POP!  It was the troll!   Meh, meh, meh, meh, meh, meh, meh!

“Ah!” the Mommy Billy Goat screamed, turned around, and ran away.

Then Baby Billy Goat went up to Daddy Billy Goat and he said, “Daddy Billy Goat, can you please try crossing that bridge?  You’re so big and strong, maybe you won’t be scared of the troll.”

And Daddy Billy Goat said, “Son, I was born on this field of grass, and my father was born on this field of grass, and my father’s father was born on this field of grass.  But what the heck, I’ll give it a shot.”

So Daddy Billy Goat started crossing the bridge, walk walk walk, walk walk walk walk.

POP!  It was the troll!   Meh, meh, meh, meh, meh, meh, meh!

But Daddy Billy Goat wasn’t scared, he just put down his head, stuck out his horns and ran straight into the troll.  And he smashed right into him!  Bam!  And he knocked the troll off of the bridge and the troll fell into the river.  And the troll was hurt so bad that he couldn’t swim anymore so he drowned. 
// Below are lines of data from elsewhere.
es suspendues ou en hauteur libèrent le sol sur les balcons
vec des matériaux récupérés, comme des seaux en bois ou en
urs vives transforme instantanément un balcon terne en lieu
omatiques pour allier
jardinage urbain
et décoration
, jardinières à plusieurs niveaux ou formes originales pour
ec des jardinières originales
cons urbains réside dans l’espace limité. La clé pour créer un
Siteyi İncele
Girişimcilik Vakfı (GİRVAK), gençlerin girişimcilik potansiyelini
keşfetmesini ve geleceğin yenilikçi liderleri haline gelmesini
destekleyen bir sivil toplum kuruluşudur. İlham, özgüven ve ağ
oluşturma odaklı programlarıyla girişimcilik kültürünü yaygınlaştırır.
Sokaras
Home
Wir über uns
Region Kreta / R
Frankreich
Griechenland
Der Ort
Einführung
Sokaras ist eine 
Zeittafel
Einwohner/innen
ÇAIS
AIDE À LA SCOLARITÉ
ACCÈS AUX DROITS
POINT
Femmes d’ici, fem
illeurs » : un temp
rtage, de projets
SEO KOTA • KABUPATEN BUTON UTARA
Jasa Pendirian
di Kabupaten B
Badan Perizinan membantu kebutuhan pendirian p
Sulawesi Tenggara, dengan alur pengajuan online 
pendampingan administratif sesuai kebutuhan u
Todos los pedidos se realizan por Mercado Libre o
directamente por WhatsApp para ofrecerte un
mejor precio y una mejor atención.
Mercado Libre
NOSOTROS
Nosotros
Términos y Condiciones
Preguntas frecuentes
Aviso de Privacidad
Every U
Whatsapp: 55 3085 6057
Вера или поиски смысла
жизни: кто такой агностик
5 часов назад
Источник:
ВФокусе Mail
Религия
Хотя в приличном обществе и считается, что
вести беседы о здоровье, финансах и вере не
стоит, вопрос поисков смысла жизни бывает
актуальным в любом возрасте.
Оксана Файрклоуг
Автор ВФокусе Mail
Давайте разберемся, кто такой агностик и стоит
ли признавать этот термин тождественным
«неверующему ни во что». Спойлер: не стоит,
Then Daddy Billy Goat said, “Come on, Mommy, come on Baby, let’s start crossing this bridge.”  And then they all crossed the bridge and got to the other side of the river.  And Daddy Billy Goat said, “Come on Mommy, come on Baby, let’s start eating this grass."  So they all started eating the grass.

And then, something really funny happened.  Baby Billy Goat was eating the grass, and it tasted okay.  But it wasn’t delicious.  It just tasted like normal grass.  And then he looked back across the river, and the grass over there looked greener!


And the moral of the story is, the grass is always greener on the other side.